A submersible annular linear induction pump (ALIP) design with an outer diameter of 66.8 mm with appropriate materials is developed for circulating molten lead and alkali liquid metals of sodium and sodium-potassium-78 (NaK-78) alloy in test loops at temperatures up to 500°C. These loops investigate the compatibility of these liquid coolants with nuclear fuel and structure materials to support the development of advanced, Generation IV nuclear reactors. The present ALIP, which employs high-temperature ceramic-insulated coil wires and Hiperco-50 center core and stators, fits in Type 316 stainless steel, 2.5-in. standard schedule 5 pipe. This pipe, considered for the riser tube of the Versatile Test Reactor (VTR) in-pile test cartridge loop, has an inner diameter of 68.8 mm permitting 1.0-mm radial clearance for the present ALIP. An improved equivalent circuit model (ECM) is developed to analyze the performance of the present ALIP design.

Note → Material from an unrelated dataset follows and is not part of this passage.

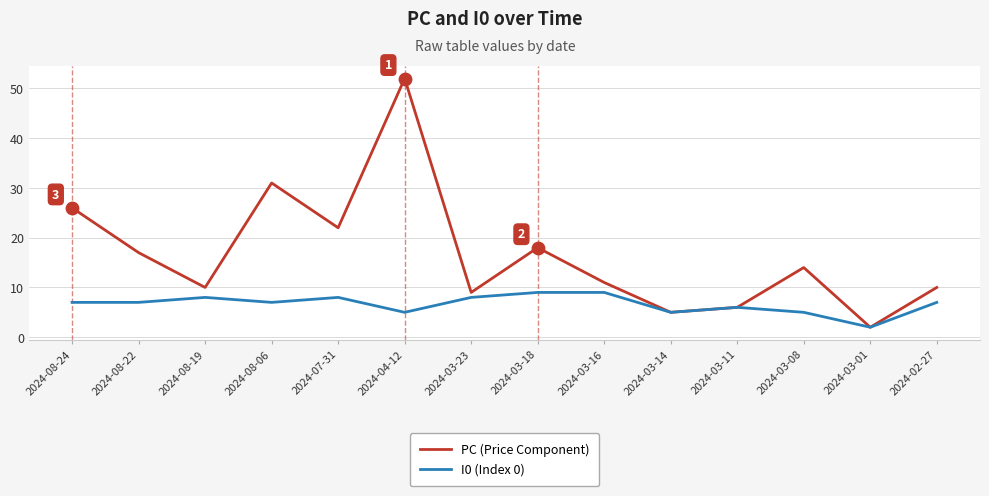

What are all the series names shown in the legend?

PC (Price Component), I0 (Index 0)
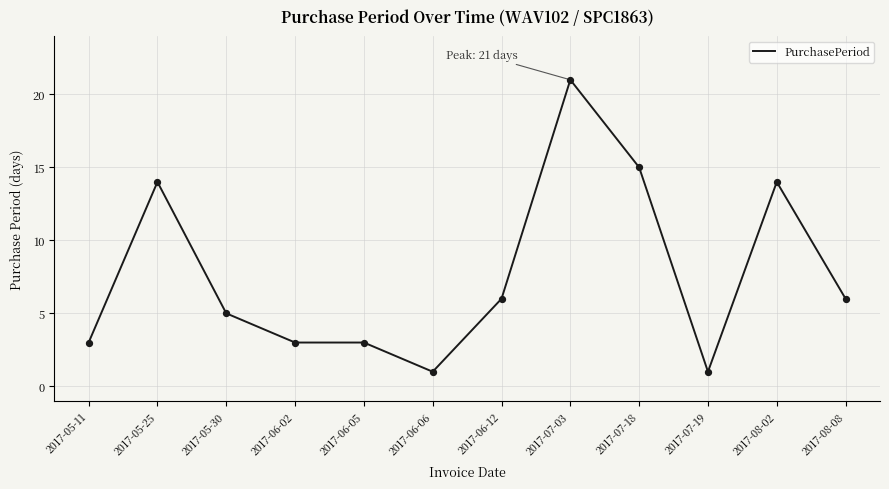

What is the change in value from 2017-07-03 to 2017-07-18?

-6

The accuracy of the model predictions is successfully validated using reported experimental measurements by other investigators for a low liquid sodium flow ALIP at 200°C and 330°C. The improved ECM calculates the performance characteristics of the present ALIP design and investigates the effects of varying the terminal voltage, current frequency, winding wire diameter, center core length, width of the liquid flow annulus, and working fluid properties and temperature on the pump operation. For circulating molten lead, the calculated peak efficiency of the present ALIP design of 6.7% occurs at a flow rate of 9.5 kg/s and pumping pressure of 263 kPa. The calculated peak efficiency for circulating liquid sodium is much higher, 26.3%, and occurs at a lower flow rate of 2.2 kg/s but a higher pumping pressure of 364 kPa. The calculated peak efficiency for circulating NaK-78 (23%) is lower than for sodium and occurs at a lower flow rate and pumping pressure of 1.9 kg/s and 310 kPa, respectively.